‘Fulano é um dos bons quadros da empresa.’ Isso está certo?
“Vejo com frequência na revista VEJA o uso da palavra ‘quadro’ significando um elemento particular de um conjunto de pessoas com determinada situação ou função. Exemplo (fictício): ‘Fulano é um dos melhores quadros da empresa’. Segundo o dicionário Novo Aurélio Século XXI (edição de 1999), entre 24 significados da palavra ‘quadro’ há três relacionados a […]
“Vejo com frequência na revista VEJA o uso da palavra ‘quadro’ significando um elemento particular de um conjunto de pessoas com determinada situação ou função. Exemplo (fictício): ‘Fulano é um dos melhores quadros da empresa’. Segundo o dicionário Novo Aurélio Século XXI (edição de 1999), entre 24 significados da palavra ‘quadro’ há três relacionados a conjuntos (de empregados, de associados, de carreiras etc.) e um, o de número 24, que é empregado em países africanos de língua portuguesa, relacionado a indivíduo (‘empregado que exerce uma função de direção numa empresa…’). Qual é sua opinião quanto ao uso encontrado na VEJA?” (Mário Eduardo Monteiro de Barros)
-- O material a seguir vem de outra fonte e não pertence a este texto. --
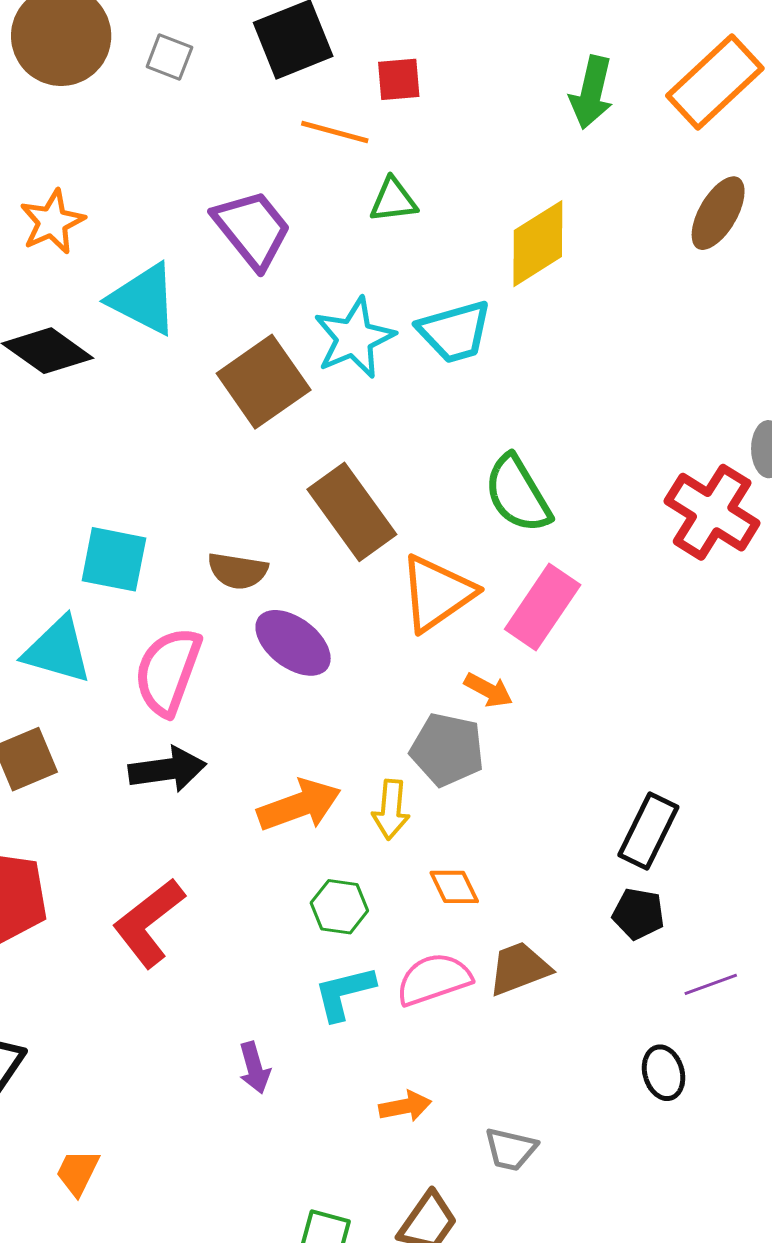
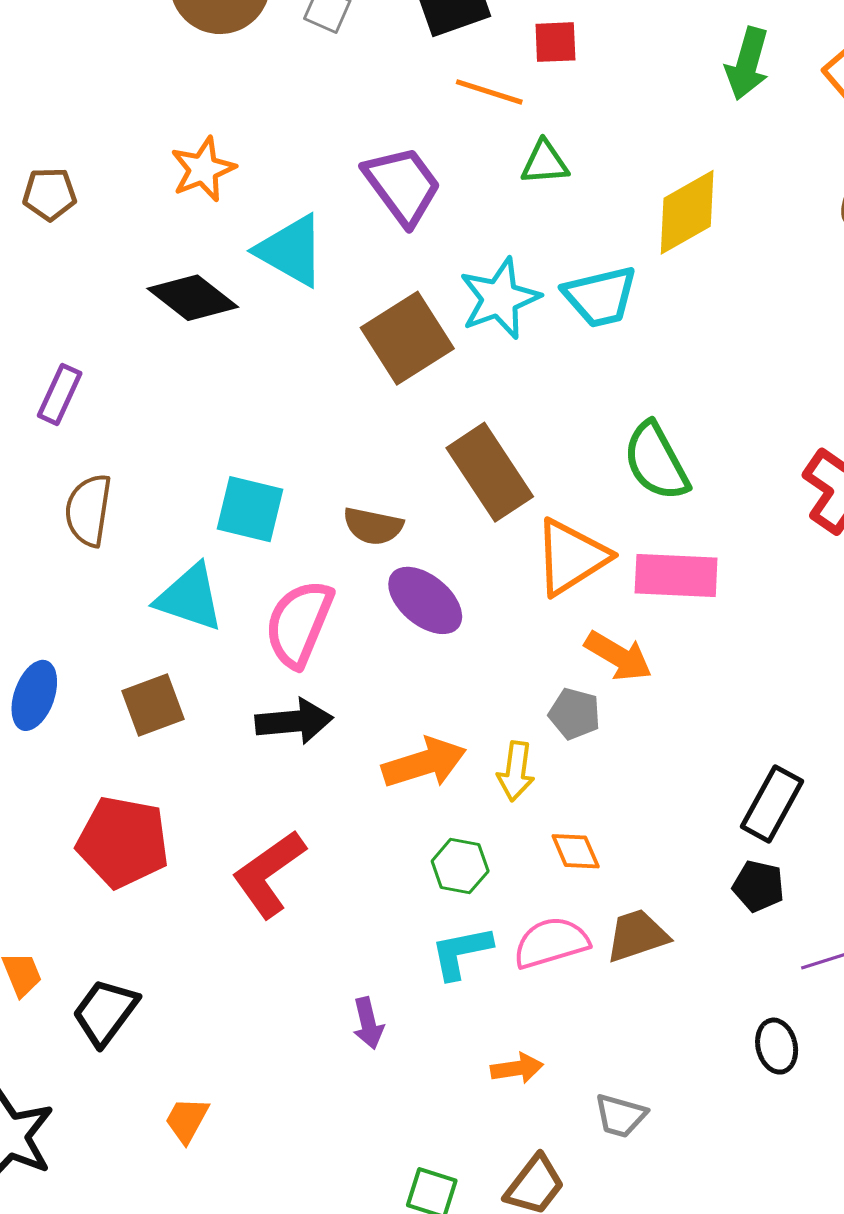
pink rectangle: (543, 607) -> (676, 575), turned 56
orange arrow: (488, 690) -> (618, 656), size x1.4
gray pentagon: (447, 750) -> (575, 714), size x0.7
O uso da palavra quadro com o sentido a que se refere o leitor, de funcionário qualificado, está além da consagração no português brasileiro. Se Mário Eduardo tivesse consultado o Houaiss, um dicionário mais preciso e abrangente, saberia que a acepção que no Aurélio aparece estranhamente como africanismo está lá, sem ressalva alguma de procedência, exatamente como consta no vocabulário vivo do português brasileiro desde um tempo que minha memória de falante nem consegue alcançar: “alto funcionário, técnico categorizado ou em nível de direção numa empresa; dirigente, administrador, gerente”.
O processo de sentidos figurados em cadeia que fez “quadro” – do latim quadrum, “quadrado” – ganhar tal significado é ao mesmo tempo curioso e um dos mais banais no desenvolvimento semântico das línguas: metonímia sobre metonímia. Começamos com o quadro que é um painel ou quadrado literal, onde se lista um conjunto de nomes, mais especificamente os dos funcionários mais importantes de uma empresa ou instituição; passamos, talvez com um empurrãozinho do francês cadre, por esse próprio conjunto; e terminamos com cada um dos integrantes desse conjunto. O Aurélio, africanismo à parte, parou no segundo passo. O Houaiss chegou ao terceiro.
É possível, para arriscar uma hipótese, que o modo habitual de representar o organograma de uma estrutura administrativa, com cada nome dentro de sua própria moldura retangular, tenha influenciado na individualização da palavra quadro. Possível, mas não necessário. A metonímia – como a metáfora – tem força suficiente para prescindir disso. Basta pensar numa palavra como polícia, que de conjunto passou a designar também o indivíduo a ele pertencente.